Me, lonely girl, living in London at age 20, trying to figure out who I was and what I could do with my life.
Carrie, much more worldly, much more settled in her skin, knowing who she is and what she wants, visiting the ghost of her mother’s young self, and giving her/me a little nudge in the right direction.
I love that. And I love that I didn’t expect it, and it showed up anyway.
I wrote about this in my memoir, ‘Composed’, and it still moves me very much. So much of who I became was formed in my six month sojourn in London, and Carrie went and just touched it with her inherent ‘sparkle and shine’ (as Steve Earle says), and now it is more real to me than ever.
I loved writing my memoir. Of course, it was endlessly frustrating and confusing and difficult, and yet, I loved it.
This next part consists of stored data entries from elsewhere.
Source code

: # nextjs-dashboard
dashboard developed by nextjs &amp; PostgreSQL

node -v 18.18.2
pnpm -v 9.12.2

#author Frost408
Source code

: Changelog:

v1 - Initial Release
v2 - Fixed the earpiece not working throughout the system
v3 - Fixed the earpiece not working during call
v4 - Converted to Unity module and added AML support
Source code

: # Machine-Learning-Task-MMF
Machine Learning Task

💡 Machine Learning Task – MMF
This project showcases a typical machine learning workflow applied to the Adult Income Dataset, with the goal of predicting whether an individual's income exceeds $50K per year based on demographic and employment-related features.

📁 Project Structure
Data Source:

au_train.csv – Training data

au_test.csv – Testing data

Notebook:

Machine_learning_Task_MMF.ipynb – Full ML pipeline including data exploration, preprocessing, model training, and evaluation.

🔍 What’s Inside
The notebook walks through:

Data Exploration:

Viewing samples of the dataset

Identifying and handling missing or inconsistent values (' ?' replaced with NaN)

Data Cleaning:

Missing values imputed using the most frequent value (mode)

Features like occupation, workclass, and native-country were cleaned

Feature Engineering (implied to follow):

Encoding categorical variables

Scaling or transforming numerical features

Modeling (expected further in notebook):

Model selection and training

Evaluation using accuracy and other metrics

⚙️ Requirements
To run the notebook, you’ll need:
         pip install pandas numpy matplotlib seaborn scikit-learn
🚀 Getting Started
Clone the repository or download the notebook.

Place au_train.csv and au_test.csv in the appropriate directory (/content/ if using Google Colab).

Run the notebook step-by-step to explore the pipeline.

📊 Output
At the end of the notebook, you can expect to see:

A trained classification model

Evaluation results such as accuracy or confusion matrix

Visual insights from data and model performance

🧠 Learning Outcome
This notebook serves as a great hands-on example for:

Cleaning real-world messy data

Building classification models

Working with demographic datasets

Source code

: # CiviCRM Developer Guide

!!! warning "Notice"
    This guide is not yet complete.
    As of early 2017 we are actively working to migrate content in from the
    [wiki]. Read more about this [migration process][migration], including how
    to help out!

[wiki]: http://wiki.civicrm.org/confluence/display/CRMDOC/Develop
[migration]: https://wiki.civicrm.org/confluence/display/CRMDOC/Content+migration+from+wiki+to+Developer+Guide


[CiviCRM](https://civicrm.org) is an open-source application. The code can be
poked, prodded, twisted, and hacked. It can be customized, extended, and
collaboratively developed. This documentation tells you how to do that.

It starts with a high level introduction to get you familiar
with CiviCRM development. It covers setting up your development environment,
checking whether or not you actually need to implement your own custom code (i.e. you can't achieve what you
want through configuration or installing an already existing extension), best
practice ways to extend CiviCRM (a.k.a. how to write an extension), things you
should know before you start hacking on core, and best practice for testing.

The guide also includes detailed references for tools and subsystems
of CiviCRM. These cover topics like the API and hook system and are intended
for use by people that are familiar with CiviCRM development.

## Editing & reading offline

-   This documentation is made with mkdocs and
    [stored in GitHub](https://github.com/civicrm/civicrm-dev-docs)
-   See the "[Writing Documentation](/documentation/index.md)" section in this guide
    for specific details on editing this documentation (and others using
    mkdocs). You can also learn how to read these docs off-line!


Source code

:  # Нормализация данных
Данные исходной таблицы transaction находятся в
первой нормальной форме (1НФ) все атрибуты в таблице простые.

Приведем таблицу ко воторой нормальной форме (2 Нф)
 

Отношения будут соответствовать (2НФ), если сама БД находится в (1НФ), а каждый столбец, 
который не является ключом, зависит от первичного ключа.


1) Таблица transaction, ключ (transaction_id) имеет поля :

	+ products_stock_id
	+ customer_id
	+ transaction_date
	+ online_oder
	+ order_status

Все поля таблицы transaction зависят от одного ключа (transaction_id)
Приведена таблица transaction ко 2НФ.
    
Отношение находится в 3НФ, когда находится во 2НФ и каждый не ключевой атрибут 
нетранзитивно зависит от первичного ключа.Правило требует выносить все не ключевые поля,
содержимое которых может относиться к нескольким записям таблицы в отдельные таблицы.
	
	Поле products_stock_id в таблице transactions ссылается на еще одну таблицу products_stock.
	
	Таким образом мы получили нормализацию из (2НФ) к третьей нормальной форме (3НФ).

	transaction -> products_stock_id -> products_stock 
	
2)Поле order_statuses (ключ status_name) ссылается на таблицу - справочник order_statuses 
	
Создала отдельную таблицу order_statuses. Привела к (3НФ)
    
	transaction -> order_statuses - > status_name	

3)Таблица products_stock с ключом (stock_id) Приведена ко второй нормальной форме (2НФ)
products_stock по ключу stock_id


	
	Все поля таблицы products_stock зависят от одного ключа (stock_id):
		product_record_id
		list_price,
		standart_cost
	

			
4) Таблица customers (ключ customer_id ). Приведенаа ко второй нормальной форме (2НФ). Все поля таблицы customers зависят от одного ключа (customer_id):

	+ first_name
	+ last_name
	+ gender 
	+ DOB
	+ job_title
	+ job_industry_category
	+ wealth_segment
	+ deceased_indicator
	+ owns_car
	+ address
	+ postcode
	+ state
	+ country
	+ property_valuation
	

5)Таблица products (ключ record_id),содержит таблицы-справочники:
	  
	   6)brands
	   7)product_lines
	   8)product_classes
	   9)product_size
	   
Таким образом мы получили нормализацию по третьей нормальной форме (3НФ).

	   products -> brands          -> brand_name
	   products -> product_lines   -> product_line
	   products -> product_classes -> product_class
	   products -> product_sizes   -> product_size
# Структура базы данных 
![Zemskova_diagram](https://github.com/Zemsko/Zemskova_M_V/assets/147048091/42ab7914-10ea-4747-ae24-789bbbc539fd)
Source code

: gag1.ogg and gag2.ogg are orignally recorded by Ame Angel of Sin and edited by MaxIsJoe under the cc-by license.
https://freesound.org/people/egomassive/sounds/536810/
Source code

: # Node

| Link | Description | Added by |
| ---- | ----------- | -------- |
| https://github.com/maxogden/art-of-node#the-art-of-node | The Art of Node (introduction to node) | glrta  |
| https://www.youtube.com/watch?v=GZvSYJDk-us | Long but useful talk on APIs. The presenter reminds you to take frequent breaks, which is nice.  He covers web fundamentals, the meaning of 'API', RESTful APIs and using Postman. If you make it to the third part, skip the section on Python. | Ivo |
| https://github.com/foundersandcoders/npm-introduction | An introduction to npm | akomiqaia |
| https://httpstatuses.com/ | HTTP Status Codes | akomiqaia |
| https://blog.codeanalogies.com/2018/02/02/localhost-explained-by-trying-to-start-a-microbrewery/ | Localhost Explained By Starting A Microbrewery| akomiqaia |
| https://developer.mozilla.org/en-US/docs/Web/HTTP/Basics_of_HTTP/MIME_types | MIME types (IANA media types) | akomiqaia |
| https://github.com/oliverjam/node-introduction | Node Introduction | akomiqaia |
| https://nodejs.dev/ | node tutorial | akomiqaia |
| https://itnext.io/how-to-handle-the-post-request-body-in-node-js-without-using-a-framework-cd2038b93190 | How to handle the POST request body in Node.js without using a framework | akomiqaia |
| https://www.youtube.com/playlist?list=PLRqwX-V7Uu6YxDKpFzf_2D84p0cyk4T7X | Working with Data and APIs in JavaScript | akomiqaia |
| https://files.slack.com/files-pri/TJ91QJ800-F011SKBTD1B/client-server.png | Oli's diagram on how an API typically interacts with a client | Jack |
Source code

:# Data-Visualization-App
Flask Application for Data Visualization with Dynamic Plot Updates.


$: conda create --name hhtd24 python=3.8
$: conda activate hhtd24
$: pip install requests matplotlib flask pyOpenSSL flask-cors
It’s fascinating to find which memories survive, which are tenacious and all-pervasive, and which fall away like dead leaves. I think I even retrieved some of the dead leaves.
I hope you enjoy it, or at least find that some of it resonates with your own life.
That’s what is foremost in my heart and my work schedule these days—“Composed” and all the attendant fuss and flutter, travel and conversation, reading, signing and singing.
I hope to cross paths with some of you.